__INFORMATION SUPPLIED__.

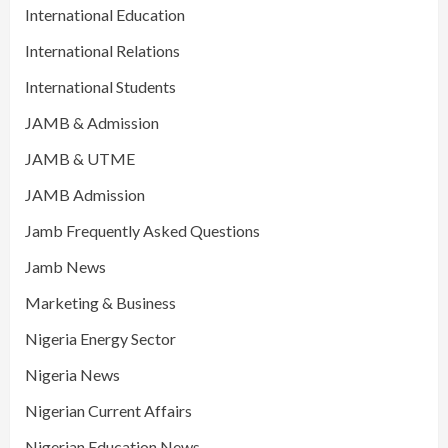
International Education
International Relations
International Students
JAMB & Admission
JAMB & UTME
JAMB Admission
Jamb Frequently Asked Questions
Jamb News
Marketing & Business
Nigeria Energy Sector
Nigeria News
Nigerian Current Affairs
Nigerian Education News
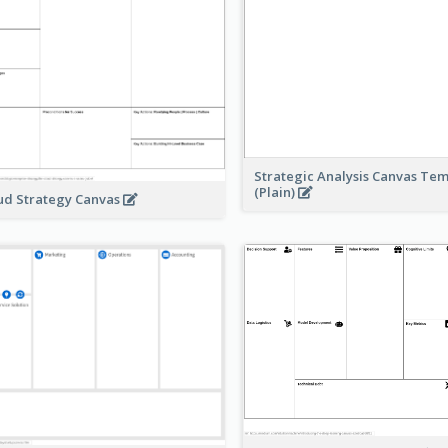
Strategic Analysis Canvas Te
(Plain)
ud Strategy Canvas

__EXERCISE__.
Would you copy every line from the listing above that has the string "International" in it?

__RESPONSE AREA__.
International Education
International Relations
International Students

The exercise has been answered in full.